Americans should be able to know who controls their health care choices. The American health care system is littered with various for-profit organizations seeking to make as much money as possible, often at the expense of people's well-being. As private equity firms prey on healthcare providers, the ability for patients to identify the worst parties and make informed choices about their own care becomes increasingly important.
Fortunately, in November 2023, the Centers for Medicare and Medicaid Services (CMS) finalized rules that will increase transparency for millions of Americans: seniors. This rule requires all health care providers enrolled in Medicare, and therefore all health care providers who wish to receive taxpayer funds from the Medicare program, to determine whether their company is owned by a private equity company (PEC). It is mandatory to disclose.
After the original proposed rule required private equity disclosures only for skilled nursing facilities, CMS argued that PECs were manipulating the provision by pointing out that PECs were buying nursing facilities, leading to higher costs and lower quality. Incorporated into. At the same time, CMS recognized that the problem of PEC harming health care extends far beyond nursing homes. By May, CMS proposed extending the requirement to report PEC ownership to all healthcare providers and suppliers enrolled in Medicare. This includes local hospitals, skilled nursing facilities, home health agencies, hospice providers, and more. This proposal has been completed as a final rule.
CMS is correct about the pervasive nature of private equity ownership in health care. Since the 2010s, private equity firms have been acquiring and consolidating areas across the health care system, including nursing homes, hospitals, emergency rooms, independent practices, behavioral health companies, and more.
Private equity buys companies and typically tries to generate as much profit as possible over three to five years before selling them. They advocate enabling businesses to reach their full potential by increasing efficiency and eliminating waste. In health care, this means running health care like a profit-maximizing business rather than according to the primary mission of making Americans healthier.
In addition to not producing particularly good returns for investors, private equity firms are looting America's health care and damaging the health of Americans. Residents of private equity-owned nursing homes have a higher risk of death, are more likely to visit emergency rooms and be hospitalized, and face significant cost burdens. Private equity ownership across American healthcare has higher costs and worse outcomes.

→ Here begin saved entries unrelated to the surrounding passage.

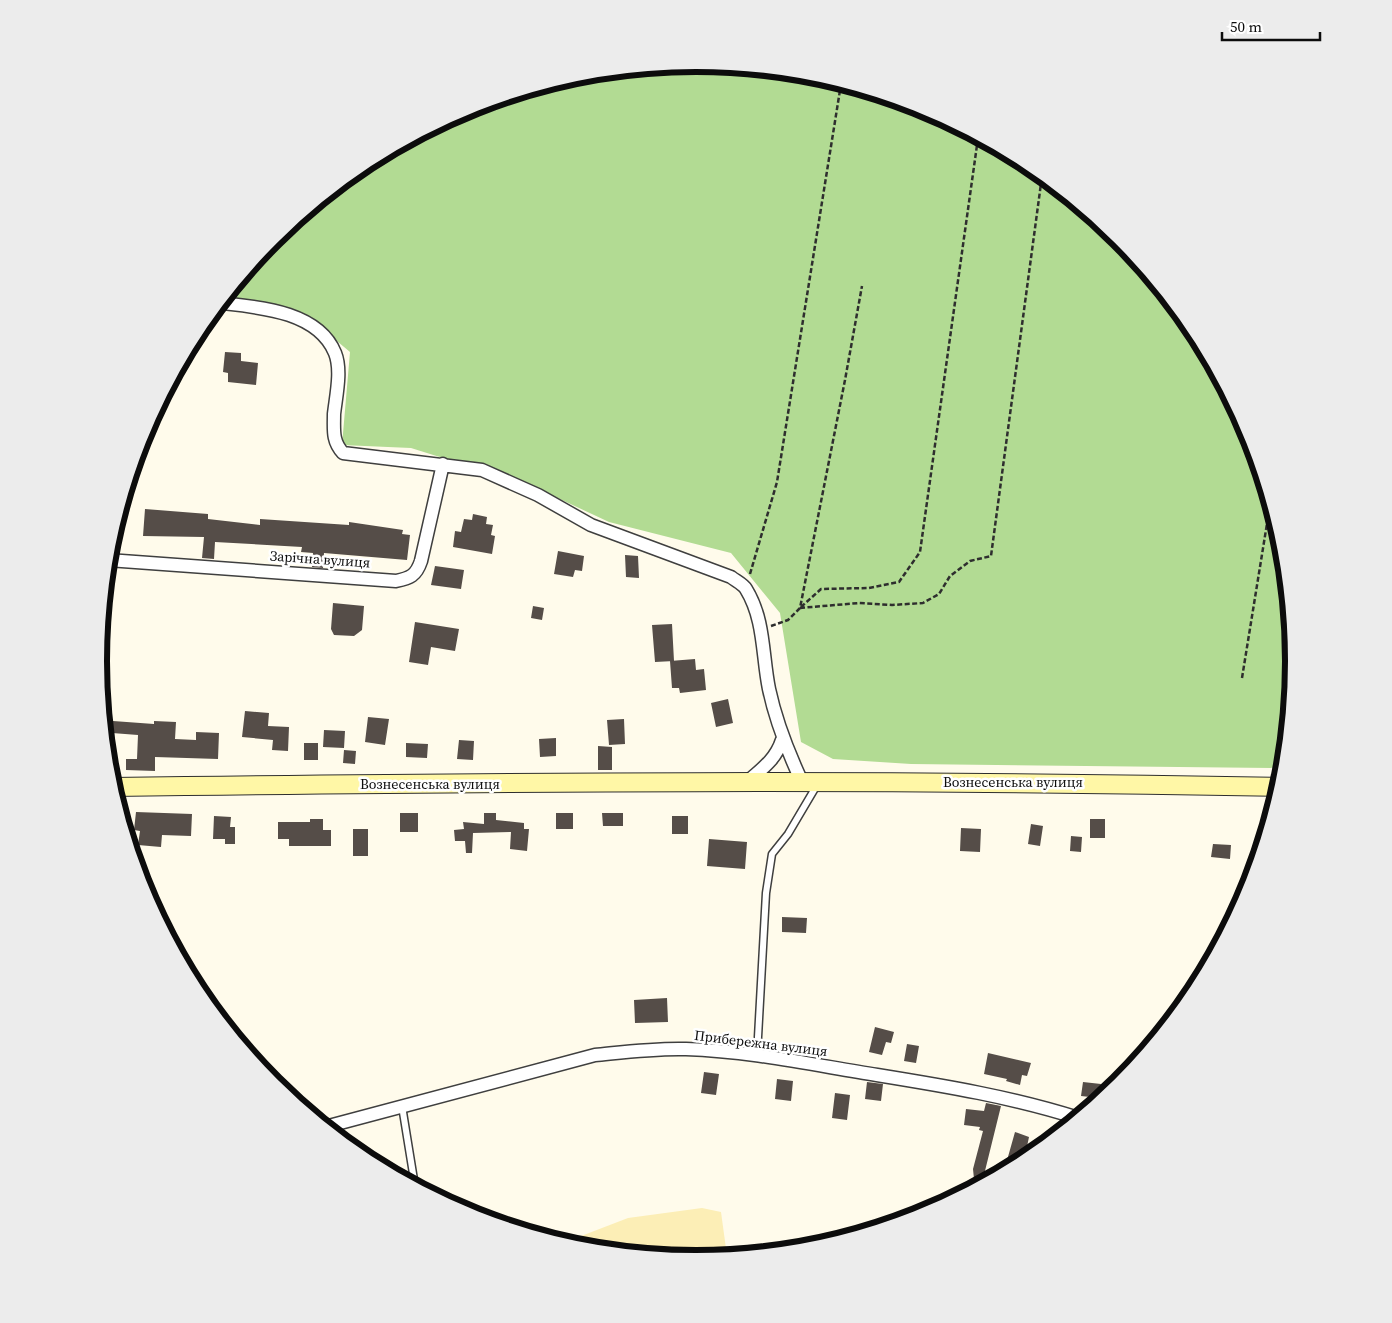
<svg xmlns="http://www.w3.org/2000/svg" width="1392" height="1323" viewBox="0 0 1392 1323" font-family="'Source Serif 4',serif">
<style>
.forest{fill:#b2db93}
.sand{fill:#fceeb6}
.building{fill:#554d48}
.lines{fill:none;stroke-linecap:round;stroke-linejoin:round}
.service-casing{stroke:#3f3f3f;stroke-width:9}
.minor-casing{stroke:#3f3f3f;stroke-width:15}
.secondary-casing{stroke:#2e2e2e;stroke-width:20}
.path{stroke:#2e2e2e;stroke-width:2.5;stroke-dasharray:5 2.5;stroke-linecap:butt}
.service{stroke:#fff;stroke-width:6}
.minor{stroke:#fff;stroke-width:12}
.secondary{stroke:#fff7a6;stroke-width:18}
.labels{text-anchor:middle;stroke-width:5;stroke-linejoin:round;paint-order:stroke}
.street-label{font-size:14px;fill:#0c0c0c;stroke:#fff}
.rim{fill:none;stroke:#0c0c0c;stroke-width:6}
</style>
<rect width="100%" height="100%" fill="#fffbeb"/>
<!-- forest -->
<path class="forest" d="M 696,64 L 813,75 L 925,109 L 1028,165 L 1119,239 L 1193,330 L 1248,433 L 1282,545 L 1294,662 L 1283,768 L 911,764 L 833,759 L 801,742 L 780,613 L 731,553 L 609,522 L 532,486 L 411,448 L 342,445 L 350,352 L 325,331 L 228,295 L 274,239 L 364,164 L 468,109 L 580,75 Z"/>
<!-- sand -->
<path class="sand" d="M 702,1208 L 721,1212 L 727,1256 L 696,1259 L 579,1248 L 563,1243 L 628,1218 Z"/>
<!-- building -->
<path class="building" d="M 225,352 L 241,353 L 241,361 L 258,363 L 256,385 L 228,382 L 228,373 L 223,372 Z
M 145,509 L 208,514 L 208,519 L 260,525 L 260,519 L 349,525 L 349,522 L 403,530 L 402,534 L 410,535 L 407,560 L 324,553 L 323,568 L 312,567 L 313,553 L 301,552 L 302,547 L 215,542 L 214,559 L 202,558 L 204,537 L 143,536 Z
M 473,514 L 487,517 L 486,524 L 493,525 L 491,535 L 495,536 L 492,554 L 453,547 L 455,531 L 461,532 L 464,519 L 472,520 Z
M 558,551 L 584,556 L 582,571 L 575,570 L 573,577 L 554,574 Z
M 625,555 L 638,556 L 639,578 L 626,577 Z
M 435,566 L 464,570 L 461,589 L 431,585 Z
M 333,603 L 364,606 L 362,630 L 354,636 L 334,635 L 331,629 Z
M 533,606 L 544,608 L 542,620 L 531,618 Z
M 415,622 L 459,629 L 455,651 L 431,647 L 428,665 L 409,662 Z
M 672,624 L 674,661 L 655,662 L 652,625 Z
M 695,659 L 696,670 L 704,669 L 706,690 L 680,693 L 679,688 L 672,688 L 670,661 Z
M 728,699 L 733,723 L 716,727 L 711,703 Z
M 245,711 L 269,713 L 268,726 L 289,727 L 288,751 L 272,750 L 273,740 L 242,737 Z
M 368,717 L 389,719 L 385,745 L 365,742 Z
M 624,719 L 625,744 L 609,745 L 607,720 Z
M 113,721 L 154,724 L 154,721 L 176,722 L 175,739 L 196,740 L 196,732 L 219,733 L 218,759 L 155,757 L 155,771 L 126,770 L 126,759 L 137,759 L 138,735 L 112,733 Z
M 324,730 L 345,731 L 344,748 L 323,747 Z
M 556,738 L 556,756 L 540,757 L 539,739 Z
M 459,740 L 474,741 L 473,760 L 457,759 Z
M 304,743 L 318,743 L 318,760 L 304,760 Z
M 406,743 L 428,744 L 427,758 L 406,757 Z
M 598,746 L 612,747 L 612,770 L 598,770 Z
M 344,750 L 356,751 L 355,764 L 343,763 Z
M 136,812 L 192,814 L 191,836 L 162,835 L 161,847 L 138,845 L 140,831 L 134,830 Z
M 400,813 L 418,813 L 418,832 L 400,832 Z
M 484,813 L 496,813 L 496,820 L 524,823 L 524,829 L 529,829 L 527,851 L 510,849 L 511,832 L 473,833 L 472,853 L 466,853 L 465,841 L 455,841 L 454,830 L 464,829 L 463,822 L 484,824 Z
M 556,813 L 573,813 L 573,829 L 556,829 Z
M 602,813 L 623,813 L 623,826 L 603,826 Z
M 214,816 L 231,817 L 230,827 L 235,827 L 235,844 L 225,844 L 225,839 L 213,839 Z
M 672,816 L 688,816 L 688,834 L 672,834 Z
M 310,819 L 323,819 L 323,830 L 331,830 L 331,846 L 289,846 L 289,839 L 278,839 L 278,822 L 310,822 Z
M 1090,819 L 1105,819 L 1105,838 L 1090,838 Z
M 1031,824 L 1043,826 L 1040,846 L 1028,844 Z
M 961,828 L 981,829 L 980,852 L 960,851 Z
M 353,829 L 368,829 L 368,856 L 353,856 Z
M 1071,836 L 1082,837 L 1081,852 L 1070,851 Z
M 709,839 L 747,842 L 745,869 L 707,866 Z
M 1213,844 L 1231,845 L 1230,859 L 1211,857 Z
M 782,917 L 807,918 L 806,933 L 782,932 Z
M 667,998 L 668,1022 L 635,1023 L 634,1000 Z
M 875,1027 L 894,1032 L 891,1043 L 886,1042 L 882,1055 L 869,1052 Z
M 907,1044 L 919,1046 L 916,1063 L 904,1061 Z
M 988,1053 L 1031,1063 L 1027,1076 L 1022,1075 L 1020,1085 L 1006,1081 L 1007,1079 L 984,1074 Z
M 704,1072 L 719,1074 L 716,1095 L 701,1093 Z
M 777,1079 L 793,1081 L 791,1101 L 775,1099 Z
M 867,1082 L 883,1084 L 881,1101 L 865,1099 Z
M 1083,1082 L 1101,1084 L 1099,1098 L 1081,1096 Z
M 835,1093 L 850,1095 L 847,1120 L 832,1118 Z
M 986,1103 L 1001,1106 L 982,1183 L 974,1179 L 973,1169 L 983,1131 L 979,1130 L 980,1127 L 964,1125 L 966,1109 L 984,1111 Z
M 1015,1132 L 1029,1137 L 1024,1161 L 1004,1171 Z"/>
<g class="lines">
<defs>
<path id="service" d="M 757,1055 L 766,893 L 772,854 L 788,834 L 817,785
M 402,1106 L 415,1186"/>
<path id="minor" d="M 221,303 C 258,307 318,311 335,353 C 342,370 336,396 334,414 C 334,430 332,441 343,453 L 482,470 L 538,495 L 591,525 L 731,577 C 736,581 743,584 746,589 C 765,620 762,655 769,689 C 776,722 788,752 802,782
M 108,560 L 396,581 C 410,578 416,576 421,561 L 443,464
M 747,782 C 762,769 776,759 782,740
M 325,1127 L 595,1055 C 625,1052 655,1048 686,1049 C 750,1051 814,1065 877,1075 C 945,1086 1012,1097 1078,1118"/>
<path id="secondary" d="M 112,787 C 501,782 891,779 1280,787"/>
</defs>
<!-- service casing -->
<use href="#service" class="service-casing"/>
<!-- minor casing -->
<use href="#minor" class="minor-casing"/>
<!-- secondary casing -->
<use href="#secondary" class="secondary-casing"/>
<!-- path -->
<path class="path" d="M 750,574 L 777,482 L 841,84
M 801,607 L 821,589 L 869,588 L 899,582 L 920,552 L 978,138
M 800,608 L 859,603 L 892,605 L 923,603 L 939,594 L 950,576 L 970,561 L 991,556 L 1042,176
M 771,626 L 788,620 L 800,608 L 845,380 L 862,286
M 1242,678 L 1270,505"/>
<!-- service -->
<use href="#service" class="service"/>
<!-- minor -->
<use href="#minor" class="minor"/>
<!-- secondary -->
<use href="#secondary" class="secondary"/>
</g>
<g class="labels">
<!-- street labels -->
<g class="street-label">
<text transform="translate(320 559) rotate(4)" y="5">Зарічна вулиця</text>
<text x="1013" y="787">Вознесенська вулиця</text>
<text x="430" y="789">Вознесенська вулиця</text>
<text transform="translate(761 1043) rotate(7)" y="5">Прибережна вулиця</text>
</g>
</g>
<!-- crop -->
<path d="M0 0H1392V1323H0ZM107 661a589 589 0 1 1 1178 0a589 589 0 1 1-1178 0Z" fill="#ececec" fill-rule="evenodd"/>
<path class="rim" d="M107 661a589 589 0 1 1 1178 0a589 589 0 1 1-1178 0Z"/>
<!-- scale -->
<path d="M1222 32v8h98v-8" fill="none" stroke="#0c0c0c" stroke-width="2.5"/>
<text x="1230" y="32" font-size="15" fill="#0c0c0c" stroke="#ffffff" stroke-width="4" paint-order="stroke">50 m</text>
</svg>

Consider the case of hospice. Medicare pays hospice providers a flat rate per patient per day. Hospices make “profits” by maintaining the difference between what they receive and what they spend. Private equity-owned hospices target patients who do not need hospice or require less intensive care (e.g., dementia patients) and collect as much tax money as possible. We also reduce costs by lowering the quality of care, such as reducing the number of home visits, even on the last day of a person's life.
Ultimately, the new CMS rule is an important step toward increasing transparency, allowing governments and researchers to better track and study the impact of private equity ownership across the health care system. However, there are still significant limitations regarding how quickly CMS can collect information and whether it is accessible to the public.
Providers and suppliers must complete relevant forms when they first enroll in Medicare and every five years thereafter. Therefore, it will take up to five years for CMS to catalog all private equity owned providers. Additionally, CMS has not formally committed to adding his PEC data to publicly accessible databases. CMS expanded its hospice and home health database last year to include ownership details, so we hope it won't be a stretch to demand a full commitment to transparency.
CMS has the ability to force a provider to fill out a form before requesting “off-cycle revalidation.” In fact, the agency specifically made clear it was interested in doing so for skilled nursing facilities in a rule finalized in November. Just as the agency itself expanded his PEC disclosures to all providers, so should its intent to use off-cycle revalidation to increase transparency.
Ideally, policymakers would eliminate private equity from health care. In fact, Sen. Sheldon Whitehouse (D.R.I.) and Sen. Chuck Grassley (R-Iowa) have launched a bipartisan investigation into its role in health care. The Federal Trade Commission (FTC) has targeted private equity acquisitions, including suing Welsh, Carson, Anderson & Stowe for illegally acquiring and consolidating an anesthesiology practice in Texas.
As long as private equity continues to play an important role in American health care, Americans should have the right to know which hospitals, hospices, and other health care providers are owned by private equity. Armed with this knowledge, people can avoid wolves in sheep's clothing by simply pledging to help, with little concern for their health.
Brandon Novick is a program outreach assistant on the national team at the Center for Economic Policy Research in Washington, DC. Prior to joining CEPR, he was responsible for policy, communications and management work for non-profit and political campaign organizations aimed at ensuring appropriate standards. life.